Following a honeymoon to Disney World, Florida, Alison and Jim will reside in Blackstone, Massachusetts.

· Welcoming in the new year, the culmination of a millennial party held at the First Religious Society was the 20-minute midnight ringing of the steeple bell by party-goers. Adults and children were lifted off their feet by the pull of the bell rope. Doug Carmichael, father of Alison Saylor and Peter Carmichael of Carlisle, known locally as the leader of the Ancient Mariners, organized a five-piece swing band for the occasion with the help of Hal Sauer. Margaret Baltz Darling led a sing-along. A 406-piece puzzle made by Pagey Elliott was completely put together by 11:40 p.m. A Marx Brothers film was shown, games played, and fancy hats made. At 10:30 the group sat down to enjoy a potluck supper.

The party, attended by 50 members and friends of the church, was the brainchild of George Bishop, who had help from many people in organizing this joyous celebration.

· Ralph H. Pope of Lowell Street, chairman of Matheson Higgins/Congress Press (MHCP) in Woburn, has been elected chairman of the Board of Directors of Printing Industries of New England (PINE), a 113-year-old trade association serving more than 500 printing and graphic communications companies in five New England states. Pope served most recently as vice chair of the board and as a member of PINE's Executive Committee. He was first elected to the Board of Directors in 1993.

· Liam McNeill of Monroe Hill Road, a sophomore at CCHS, was named to the honor roll for the fall term. His name was inadvertently omitted from the CCHS honor roll published in the December 17 Mosquito.

· Y2K dinner party a smashing success! Verna Gilbert, a member of the group planning a special Y2K dinner party for New Year's Eve that was featured in the December 17 issue of the Mosquito, had nothing but praise for the "black tie" affair her group of winers and diners put on for their 16th year of celebrating together. "A good time was had by all," said Gilbert. "We all looked handsome and beautiful, and no uninvited guests crashed the party," she added with a smile. "It was a late night. Two o'clock in the morning for us old fogies was pretty late. There were no Y2K problems and the food was yummythe choice of food and wine was superb."

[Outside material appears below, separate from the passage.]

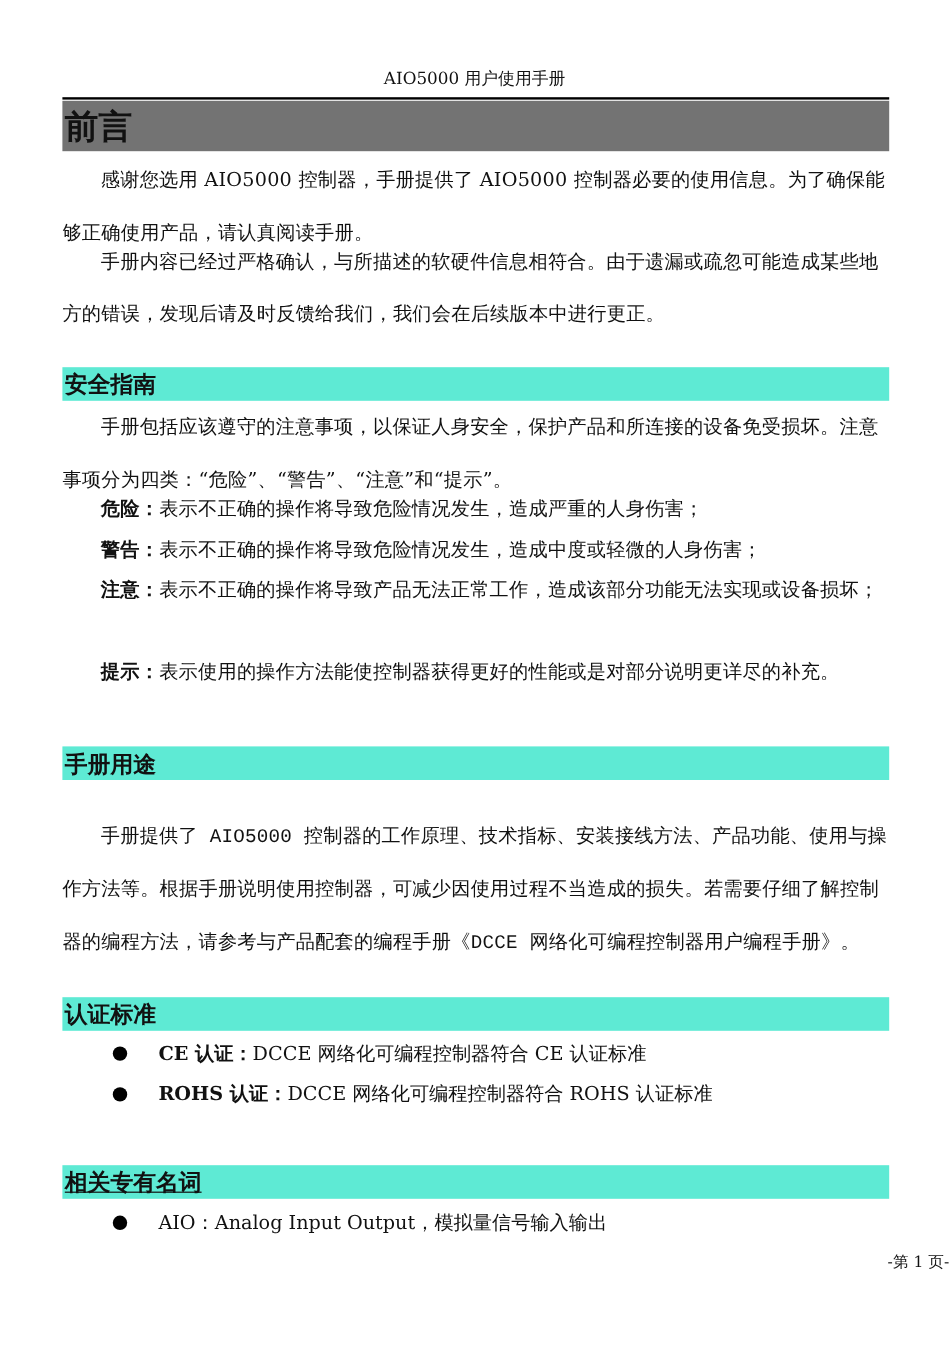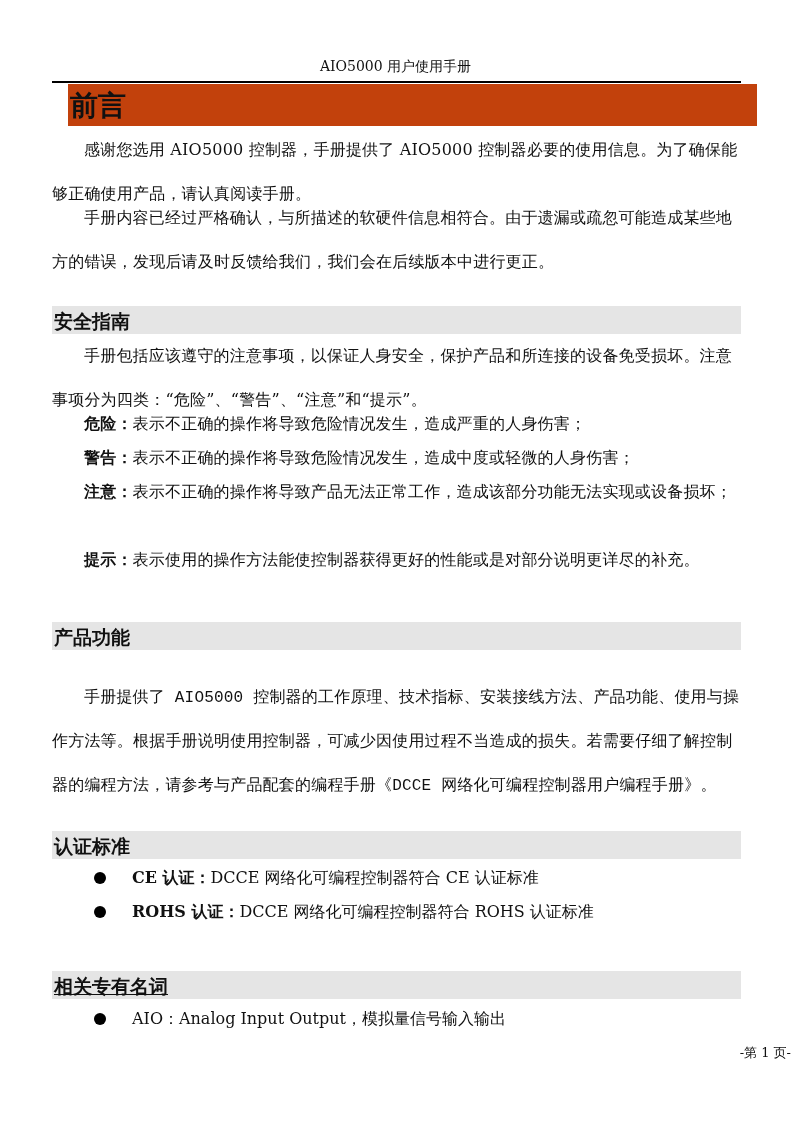"前言" .band.light { background: #c2410c -> #737373; margin-left: 16px -> none }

Gilbert reports that the balsamic roasted onions recipe that appeared in the newspaper should be baked at 400°F. degrees for 15 minutes, not 500°F., as directed by the magazine which published the recipe.

· David Lakness of Cranberry Hill Lane, former vice president of software engineering at Keyfile Corporation, is joining Eastman Software as the company's new chief technology officer. David will report directly to the president of Eastman Software and will participate as a member of the senior management team. He will also direct all software engineering at the company.

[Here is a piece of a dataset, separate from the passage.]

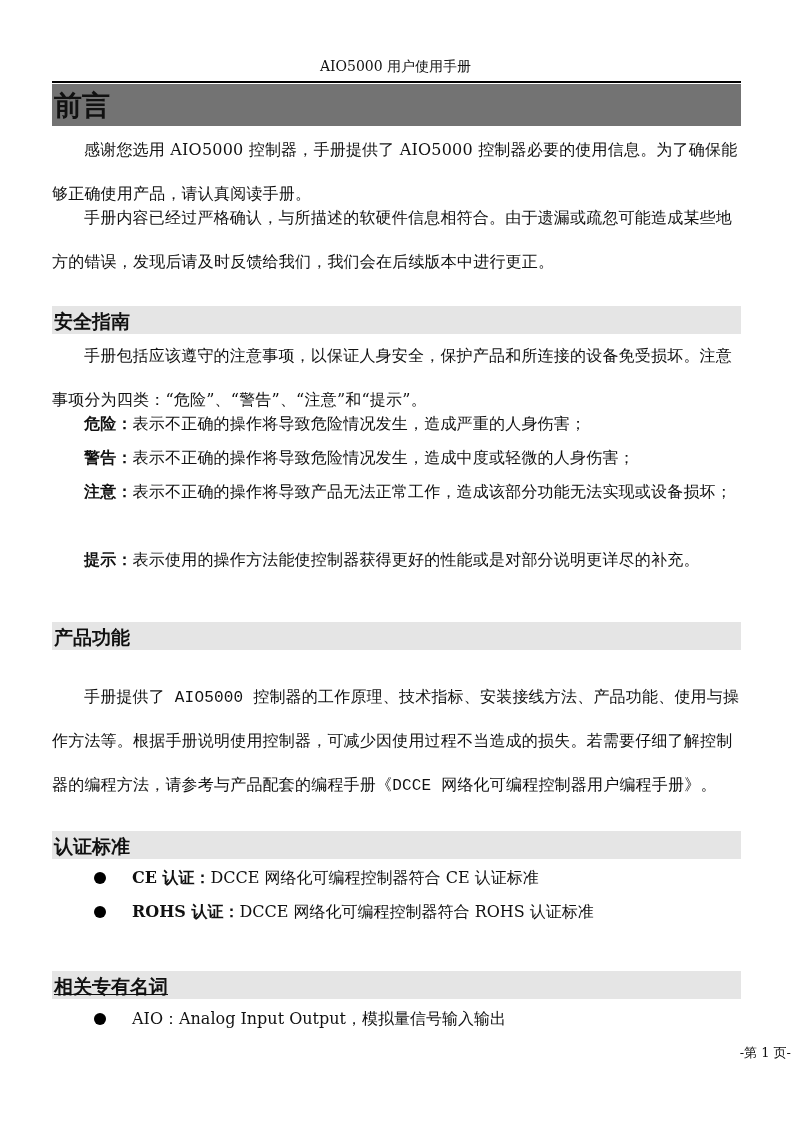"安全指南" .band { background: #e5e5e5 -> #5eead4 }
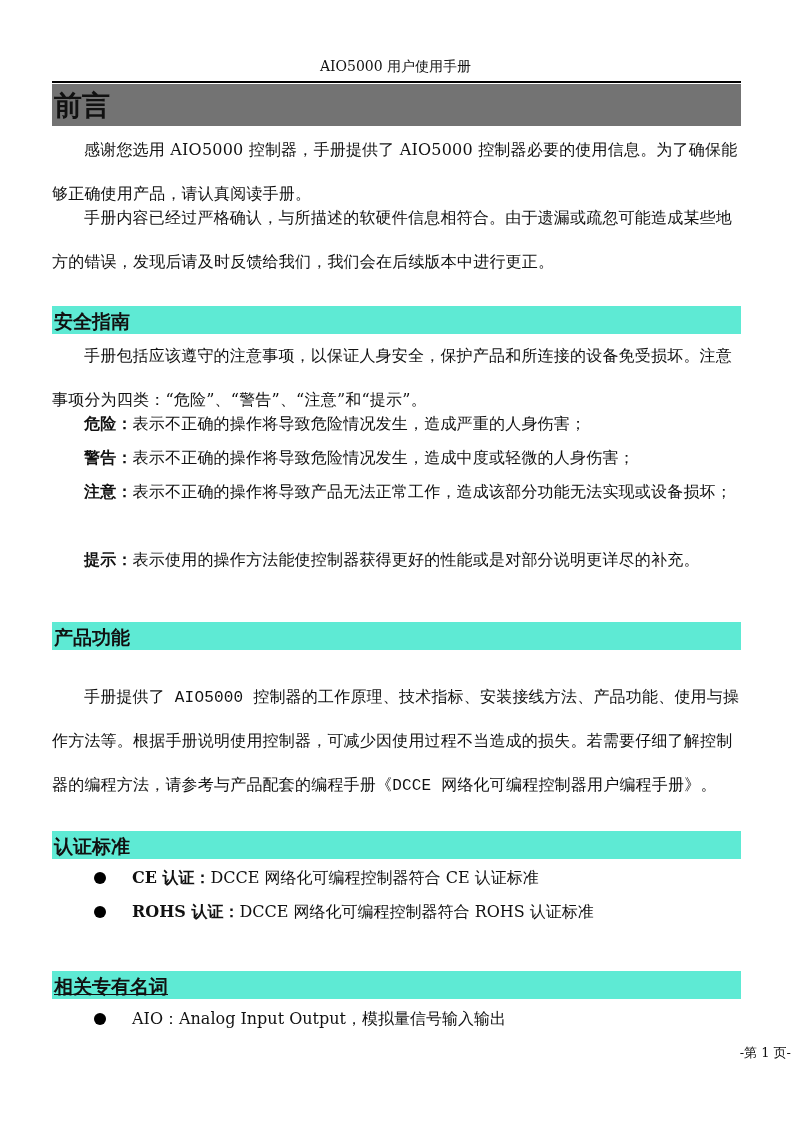"产品功能" span { text: 产品功能 -> 手册用途 }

· Alex N. Beavers of Woodbine Road has joined Thomson Industries, Inc.,of Port Washington, New York as chief executive officer. In making the announcement, former chief executive officer John Thomson said, "Alex is eminently qualified to direct the company as we enter a new century and face the challenges of a global economy. He brings to Thomson the expertise necessary to build upon our strengths as the industry leader in linear motion and control technology. His experience includes an in-depth working knowledge of manufacturing process improvement, supply chain management optimization, and e-business solutions to manufacturing companies in a variety of industries."

· Glen Urban of Pine Brook Road, the David Austin Professor of Marketing in the Sloan School at MIT, has won the Charles Coolidge Parlin Award from the American Marketing Association and the University of Pennsylvania's Wharton School. It is given to "industry leaders who have expanded researchers' arsenals of concepts, methods and models for measurement; helped expand the use of existing methodologies; and demonstrated leadership in stimulating the use and appreciation of marketing research."

Professor Urban has co-authored five books and founded or co-founded five firms. An MIT faculty member since 1966, he was dean of the Sloan School from 1993 to 1998.